Returning to our sideboard: in the past year or so, a much larger and even more bizarre example (Fig. 4) was privately sold for a six-figure sum. It came from Ballynagarde, in east Limerick, not far away from Glin, and was made for Edward Croker, one of the members of the notorious Limerick Hellfire Club. He is portrayed in a conversation piece of c. 1735-40 by James Worsdale, now in the National Gallery of Ireland. This portrait is very important as it shows some of the mahogany Irish furniture of the period and includes a hunt table, splat-backed chairs, and a wine cistern carved with masks. At the centre of the front of Croker's enormous sideboard is a carved vase full of flowers flanked by great seaweedy festoons of fruit, flowers and foliage. Tiny lion masks peep out below shells and the heads on the legs look like Green Men tied on by rope. This rope feature and the lion paw feet, legs, and exaggerated acanthus leaves are very similar to the one at Glin. I believe that they are both products of a workshop in Limerick or Cork.
[FIGURE 4 OMITTED]
Desmond Guinness tells me he bought this table at an auction of Henry Naylor's stock in Dublin when Naylor's nephew the late Ronnie MacDonnell, a well-known dealer, took over his business in about 1966. Desmond could not see the table properly as a row of bidders were sitting on it. It was knocked down to him for 3 [pounds sterling] 10 shillings and Desmond thought he was buying a kitchen table, which he and his late wife, Mariga, needed. Imagine their surprise when the table turned out to be what it was. The price graphically shows what little value such carved pieces merited in those days.

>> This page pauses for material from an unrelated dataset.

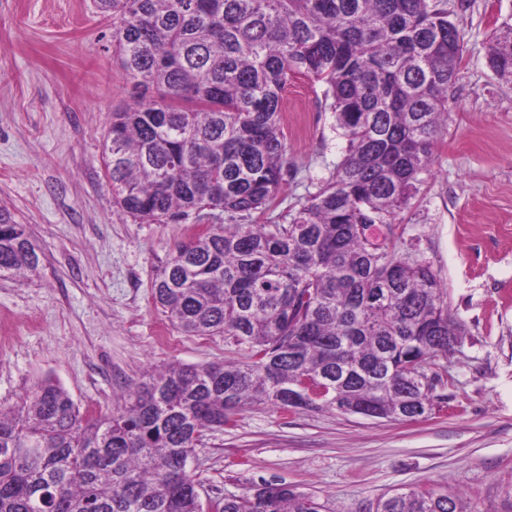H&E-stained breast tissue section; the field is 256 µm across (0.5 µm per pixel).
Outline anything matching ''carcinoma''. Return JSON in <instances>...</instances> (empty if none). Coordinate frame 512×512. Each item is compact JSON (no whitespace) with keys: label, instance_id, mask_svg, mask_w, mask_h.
<instances>
[{"label":"carcinoma","instance_id":"carcinoma-1","mask_svg":"<svg viewBox=\"0 0 512 512\" xmlns=\"http://www.w3.org/2000/svg\"><path fill=\"white\" fill-rule=\"evenodd\" d=\"M133 106L112 112L105 175L121 215L179 222L250 217L288 175L281 124L291 74L325 87L346 154L286 224H212L174 245L153 305L188 336H222L240 362L171 363L127 386L123 404L81 413L37 382L0 409V512H204L190 469L208 429L246 405L339 410L408 421L445 401L438 360L459 342L430 266L372 245L358 225L393 224L447 120L465 36L442 0H96ZM488 64L512 83V24ZM40 257L0 210V276L27 280ZM214 512H331L265 484ZM374 512H463L434 488L396 492Z\"/></svg>","mask_w":512,"mask_h":512}]
</instances>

In 1966 Anthony Coleridge of Christies and I were asked by Denys Sutton to write an article on Irish furniture for the first Irish edition of APOLLO, published in October that year--'Eighteenth Century Irish Furniture--a Provincial Manifestation' was an early article on the subject and we were thrilled to include the Ballynagarde table in it, but still this heavily carved Irish style did not become fashionable or popular until at least twenty years later. Most people thought of such pieces as mawkish and ugly.
Ireland in the 1960s, 70s, and 80s was an economic backwater and it was not till the 1990s that, with the extraordinary expansion of Ireland's economy, the country perked up and suddenly began to enjoy one of the fastest growth rates in Europe. New wealth was created and a handful of Irish collectors began to appreciate the works of art of Ireland's eighteenth century. Paul and Chris Johnson, who are the most active and serious furniture dealers in Dublin today, specialise in Irish furniture and have often told me how in those gloomy years container load after container load was sent by their father, Paul Snr, to America. Hardly anyone in Ireland could afford or wanted to collect these objects. The plainer kind of Irish furniture was popular in America as it has so many similarities to Philadelphia styles. Paul now scours the United States for important Irish pieces for the newly appreciative Irish market.